The automatic doors to the A&E department slid back, chill night air rushing towards me. For a moment, I was grateful. The breeze was more than fresh. It was sharp, stinging, but it didn’t smell of hot antiseptic. I tipped my head backwards, closing my eyes, taking a breath. And another breath. There was a just off-fresh smell to the night. Damp tarmac. Ambulance fumes. Cigarettes and a fruity vape scent, all diluted by thin night air.
Only ambulances sat at the hospital entrance. Some with their engines running, others quietly breathing in the few minutes before the next wave of chaos. I moved through the night, out into the dark, towards the shadow of the car park on the other side of the road. Overhead lights buzzed, distorting the calmness I’d felt when I’d first stepped out. Now the night felt too dark, like I could taste and smell it. I dug in my bag for my keys, already replaying the shift in my head. The kid we’d lost, the man who’d coded twice and come back wrong.
“Doctor?”
I froze. He was leaning near the bins, half in shadow, half in the light. Unshaven. Jittery. I knew his face, not his name. He stood straight now. Not the overdramatised stoop of before.
“I can’t help you,” I said automatically. “You need to leave.”
He gave a shallow smile. “Youcouldhelp me.”
My pulse spiked and I glanced back to the doors. I was closer to my car than I was to the front of the hospital. Shuffling, I closed my fingers tighter around the cold metal of my keys, pushing my house key between them. Around me the air stilled, like the night was holding its breath.
Yet it wasn’t the night sucking in air. It was me. Tension filling my chest. Weighing me down like I was fastened to the spot.
The man pushed up from where he leaned. One step. Two. I didn’t move. Couldn’t move.
“Back up,” I squeaked.
He kept coming. Kept walking. Closing in on me. And I kept standing. Unable to think. Unable to move. My chest tightened. My heart hammered. My brain screamed at me to do something. Anything.
He reached forward. A hand lunging at me, fingers closely around my wrist. And the world slowed. His other hand slipped into his pocket, feeling for something. My heart stuttered. Pressure hitting me directly in my chest, swelling up my throat. I croaked words, but no sound came out. I tried to shout, but nothing happened. Time ticked slower and slower, like it might stop altogether.
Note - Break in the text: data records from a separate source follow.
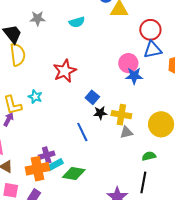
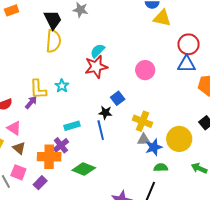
cyan semicircle: (77, 22) -> (98, 51), moved, turned 140
pink circle: (128, 63) -> (145, 70), moved
blue star: (134, 76) -> (154, 147), moved, turned -30
black star: (100, 113) -> (105, 113), moved
purple cross: (47, 155) -> (61, 145), turned -35
cyan rectangle: (55, 165) -> (72, 126), moved

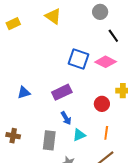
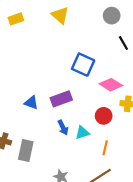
pink diamond: (106, 62) -> (111, 85), moved
blue triangle: (24, 93) -> (31, 103), moved, turned 32
cyan triangle: (79, 135) -> (82, 133), moved
gray rectangle: (49, 140) -> (26, 150), moved

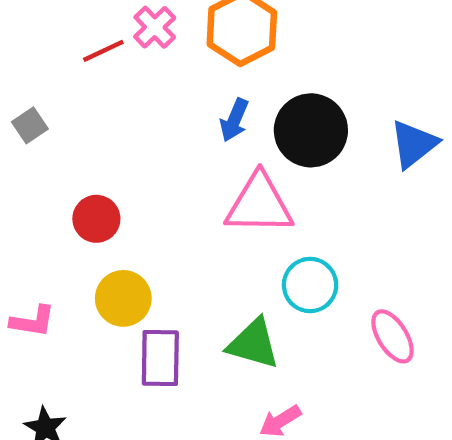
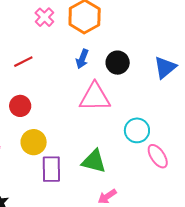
red line: (103, 51) -> (23, 62), moved
black circle: (311, 130) -> (118, 63), size x0.7
cyan circle: (310, 285) -> (137, 130), moved

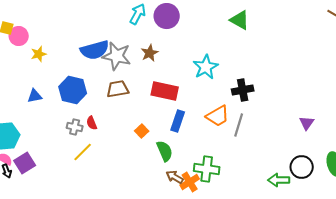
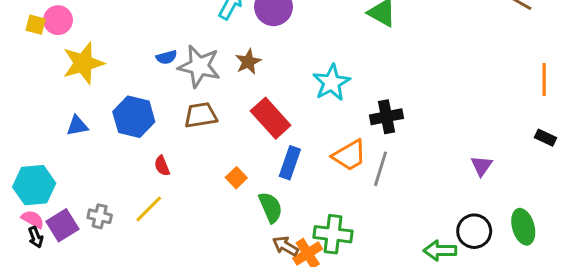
pink circle: (19, 36) -> (58, 20), moved
blue semicircle: (95, 50) -> (166, 57), size x0.5
yellow star: (39, 54) -> (83, 63), size x1.8
red rectangle: (165, 91) -> (271, 118), turned 36
gray cross: (75, 127) -> (100, 216), moved

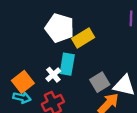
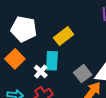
white pentagon: (60, 28) -> (24, 29), moved
orange square: (23, 82) -> (15, 59), moved

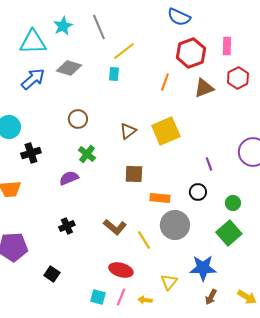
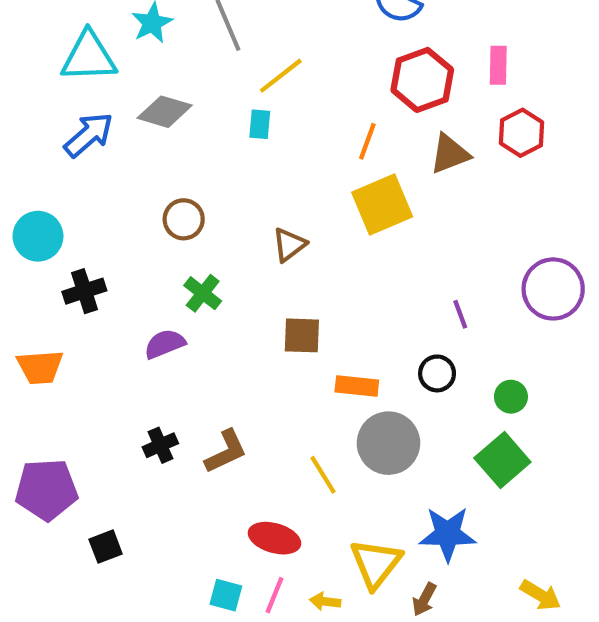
yellow square: (166, 131) -> (382, 205), moved
brown L-shape: (115, 227) -> (226, 452), moved, turned -65
black square: (52, 274) -> (106, 547), moved, turned 35
yellow triangle: (169, 282) -> (376, 563), size x1.5
brown arrow: (211, 297) -> (424, 599), moved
There was a blur to my side. Something moving quicker than we were. My arm was wrenched forward, and I stumbled with it, but then the pressure released and so did the pause button.
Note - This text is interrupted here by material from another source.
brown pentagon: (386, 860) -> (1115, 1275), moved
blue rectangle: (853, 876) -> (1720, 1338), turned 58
Now everything was fast. He fell backwards, smashing into the metal bins he’d been leaning against. A shadow running at him. Grabbing him. Picking him up and throwing him down again. My heart thundered under my rib cage, each beat hurting. My throat so contorted by fear I couldn’t breathe.
The shadowed man came into focus. Black jeans. Leather cut. Three crowned skulls. He’d crouched down now. Over the top of the other man on the ground, growling like an animal.Then he pushed upright, the man on the ground scrambling to his feet and staggering away.
Stepping backwards, breath tore out of me. Flight responses telling me to run but the message not getting to my legs or chest. Menacingly he turned, stepping into the dull glow from the streetlight. Orange glare catching in his hair, all red and shadows, tied back in a ponytail, a strand falling over his right temple. Leather-covered fists stilled balled tightly, like he hadn’t finished yet. And every long step brought him closer until I could see his face in the dark.
His eyes were almost black in the night, pupils still dilated from adrenaline and anger. A thick, dark ginger beard hid his jaw, but even underneath I could tell he clenched his teeth.
My head throbbed and my legs wobbled, and the ground rose to meet me. Yet the ground never came. A strong arm around my waist did. Fingers wrapped around my bicep. His face blurred in front of me. In and out of focus. One I’d seen before. I sucked in a shaky breath as he set me onto my feet, his grip loosening but not letting go.
Up close, he was even more terrifying. Taller than anyone had a right to be. Broad. Scarred. Built like violence. Yet the hands on me were anything but. His eyes met mine. Sharp. Scanning over my face.
“Are you ok?” he asked.
I shook my head.
His gaze dropped to my wrist, already blooming red where the sleeve of my coat had ridden up. His beard moved. His jaw tightened.
“Shit,” he muttered.
His thumb brushed the skin there, careful, controlled, and I shuddered at the touch.
“I’m fine,” I breathed, the words shaky. “Thank you. You didn’t have to…”
“Yeah,” he said softly. “I did.”
I frowned. “I’ve treated you, haven’t I?” He was familiar, in a weird sort of way.
His eyes lifted to mine again, and for a second, something flickered there. Pain. Recognition. Regret.
“Couple of days ago.”
I nodded, remembering. “Knife wound.”